Last week at the Dallas Fed, Chairman Jerome Powell, while generally upbeat about the U.S. economic outlook, laid out a scenario for pausing in the central bank’s trajectory of interest rate hikes sometime in 2019 by highlighting potential headwinds to the country’s economy.  He listed three possible challenges to growth next year – slowing demand abroad, a fading fiscal stimulus at home and the lagged economic impact of the Fed’s past rate increases.  Although Powell’s speech did not alter market expectations for a fourth rate increase in 2018 at the Fed’s December meeting, his comments about possible drags on growth next year raises questions about the number of times U.S. rates will be hiked in 2019.

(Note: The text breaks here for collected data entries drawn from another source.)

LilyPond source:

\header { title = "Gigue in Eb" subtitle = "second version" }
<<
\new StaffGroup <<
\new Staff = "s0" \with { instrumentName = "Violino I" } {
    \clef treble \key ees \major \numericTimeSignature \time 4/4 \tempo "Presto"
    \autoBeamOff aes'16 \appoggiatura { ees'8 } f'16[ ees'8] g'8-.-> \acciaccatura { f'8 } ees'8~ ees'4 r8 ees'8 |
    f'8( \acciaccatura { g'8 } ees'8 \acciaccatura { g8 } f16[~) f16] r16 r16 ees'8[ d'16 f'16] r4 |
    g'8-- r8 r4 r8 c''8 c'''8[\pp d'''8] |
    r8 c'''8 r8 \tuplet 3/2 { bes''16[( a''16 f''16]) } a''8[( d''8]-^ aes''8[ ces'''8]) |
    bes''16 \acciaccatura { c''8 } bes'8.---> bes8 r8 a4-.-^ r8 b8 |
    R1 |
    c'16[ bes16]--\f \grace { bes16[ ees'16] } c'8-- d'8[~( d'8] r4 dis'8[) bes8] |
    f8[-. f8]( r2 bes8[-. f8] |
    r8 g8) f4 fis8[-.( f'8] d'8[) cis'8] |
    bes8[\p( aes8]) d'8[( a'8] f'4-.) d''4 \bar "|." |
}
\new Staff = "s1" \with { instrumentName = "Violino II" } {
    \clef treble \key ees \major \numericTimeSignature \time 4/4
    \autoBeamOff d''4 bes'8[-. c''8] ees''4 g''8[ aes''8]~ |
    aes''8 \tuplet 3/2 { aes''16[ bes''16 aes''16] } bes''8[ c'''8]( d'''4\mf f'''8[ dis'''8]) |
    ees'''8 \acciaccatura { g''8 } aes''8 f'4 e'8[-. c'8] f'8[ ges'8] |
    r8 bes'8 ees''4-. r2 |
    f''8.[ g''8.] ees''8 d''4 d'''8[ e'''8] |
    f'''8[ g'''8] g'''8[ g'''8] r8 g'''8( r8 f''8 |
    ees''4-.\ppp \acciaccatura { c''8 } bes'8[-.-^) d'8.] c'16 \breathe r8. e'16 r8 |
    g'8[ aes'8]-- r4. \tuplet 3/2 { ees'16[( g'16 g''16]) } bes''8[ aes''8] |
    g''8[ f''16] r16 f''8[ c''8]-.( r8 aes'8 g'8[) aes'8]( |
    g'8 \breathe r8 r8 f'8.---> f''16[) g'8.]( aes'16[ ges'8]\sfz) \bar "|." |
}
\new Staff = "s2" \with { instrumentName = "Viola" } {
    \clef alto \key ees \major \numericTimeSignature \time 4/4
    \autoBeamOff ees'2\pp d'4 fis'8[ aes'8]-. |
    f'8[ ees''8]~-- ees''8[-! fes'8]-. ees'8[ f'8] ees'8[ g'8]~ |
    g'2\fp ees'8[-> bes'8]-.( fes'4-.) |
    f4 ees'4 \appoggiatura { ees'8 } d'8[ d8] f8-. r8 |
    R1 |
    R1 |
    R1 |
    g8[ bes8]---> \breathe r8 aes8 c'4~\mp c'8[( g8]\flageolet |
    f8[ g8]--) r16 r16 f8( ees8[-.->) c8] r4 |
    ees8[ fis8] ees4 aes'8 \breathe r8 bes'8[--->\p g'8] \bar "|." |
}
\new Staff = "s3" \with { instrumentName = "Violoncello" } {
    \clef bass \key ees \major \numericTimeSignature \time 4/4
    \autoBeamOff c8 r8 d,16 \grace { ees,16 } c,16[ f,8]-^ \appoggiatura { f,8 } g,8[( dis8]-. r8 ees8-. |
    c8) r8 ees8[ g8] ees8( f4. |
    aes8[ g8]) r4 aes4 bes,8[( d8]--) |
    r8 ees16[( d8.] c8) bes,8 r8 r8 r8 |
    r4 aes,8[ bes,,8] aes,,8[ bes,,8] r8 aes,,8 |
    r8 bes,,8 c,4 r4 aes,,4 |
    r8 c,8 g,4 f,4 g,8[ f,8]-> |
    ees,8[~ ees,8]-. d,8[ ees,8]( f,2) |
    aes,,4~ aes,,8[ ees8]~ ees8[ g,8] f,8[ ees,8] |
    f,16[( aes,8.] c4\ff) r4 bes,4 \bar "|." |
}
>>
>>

Thus far, the median forecast of policy makers, as at the September meeting, was for three increases of a quarter percentage point each next year, with the 12 policy makers evenly split among two, three or four hikes.  The market will be closely watching the Fed’s 18th-19th December meeting, where Federal Open Market Committee members will update their rate and economic forecasts.  Based on trading in the federal funds futures market, investors are expecting a December rate hike followed by two more hikes in 2019, after which for the Fed to hold policy steady as a result of a slowdown in growth.  That would leave the Fed’s funds rate target at 2.75-3%, near the level policy makers agree is neutral for the economy.

Nevertheless, putting policy on hold in 2019 is likely to be contingent on unemployment coming in well below the 4.5% level in the September FOMC projections that policy makers believe is sustainable in the long run without spurring inflation.  Joblessness stood at 3.7% in October with New York Fed President John Williams saying that he expects the number to fall below 3.5% in 2019, prompting some economists to maintain their stance of four rate hikes next year.